Bloque de texto |
□ □ □

Cena con los amigos. No consigo explicarme cuando trato de defender el ejercicio de la nostalgia. Me dicen que vivo en el pasado. Respondo que si el presente es huidizo y el futuro nunca llega, dónde diablos voy a vivir. En mi opinión, la nostalgia es el bálsamo que, menos el reúma y el dolor de muelas, cura todos los males de la vejez. De manera que deberíamos darnos cuenta de que al final sólo hemos construido el pasado. A decir verdad, desde que nacemos somos un currículo en marcha. De ahí la necesidad de convertir la vida en una obra de arte. Claro que en mi caso doy por hecho que mi vida sólo es un campo de ruinas. Y ya no hay quien lo remedie.

12 de mayo
Viaje relámpago a París. Me hospedo en el 29 de la Rue Campagne Première, Hotel Istria, el hotel más surrealista de la ciudad, casi al lado del estudio fotográfico de Man Ray. En este hotel se hospedaron artistas como De Chiricco, Marcel Duchamp y Max Erns. El motivo de mi viaje es participar en una mesa redonda acerca de la participación de Hemingway en la guerra civil española. Nadie sabe quién soy y me dejan para el final. Estoy rodeado de comunistas infames, además de mal vestidos. Y eso que son millonarios. En mi intervención trato de demostrar que la presencia de Hemingway en la Guerra Civil fue debida, sobre todo, al poder de persuasión de Martha Gellhorn, cuya estrategia fue utilizar su atractivo físico más que su discurso ideológico. Escándalo general. Pongo la guinda al exponer que, probablemente, la Gellhorn fuera una de las llamadas “damas del Kremlin”. A punto estuvieron de enviarme al “gulag”.

□ □ □

Tarea asignada | Transcribe sin cambios el pasaje del bloque de texto que comienza en las palabras "Cena con los" y termina tras "quien lo remedie.".

□ □ □

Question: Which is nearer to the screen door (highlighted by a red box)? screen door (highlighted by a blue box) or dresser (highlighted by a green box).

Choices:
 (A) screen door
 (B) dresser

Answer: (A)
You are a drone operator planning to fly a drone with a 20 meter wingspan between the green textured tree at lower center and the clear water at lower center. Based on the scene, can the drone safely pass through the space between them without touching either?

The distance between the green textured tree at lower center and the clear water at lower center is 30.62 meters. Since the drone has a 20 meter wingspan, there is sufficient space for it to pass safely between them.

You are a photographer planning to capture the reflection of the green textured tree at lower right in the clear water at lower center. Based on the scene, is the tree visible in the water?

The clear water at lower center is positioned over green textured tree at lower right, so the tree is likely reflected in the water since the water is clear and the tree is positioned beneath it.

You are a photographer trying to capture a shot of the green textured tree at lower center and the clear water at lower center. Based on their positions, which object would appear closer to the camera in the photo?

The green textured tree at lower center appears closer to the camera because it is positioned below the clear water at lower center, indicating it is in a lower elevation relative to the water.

□ □ □

Salida completa |
Cena con los amigos. No consigo explicarme cuando trato de defender el ejercicio de la nostalgia. Me dicen que vivo en el pasado. Respondo que si el presente es huidizo y el futuro nunca llega, dónde diablos voy a vivir. En mi opinión, la nostalgia es el bálsamo que, menos el reúma y el dolor de muelas, cura todos los males de la vejez. De manera que deberíamos darnos cuenta de que al final sólo hemos construido el pasado. A decir verdad, desde que nacemos somos un currículo en marcha. De ahí la necesidad de convertir la vida en una obra de arte. Claro que en mi caso doy por hecho que mi vida sólo es un campo de ruinas. Y ya no hay quien lo remedie.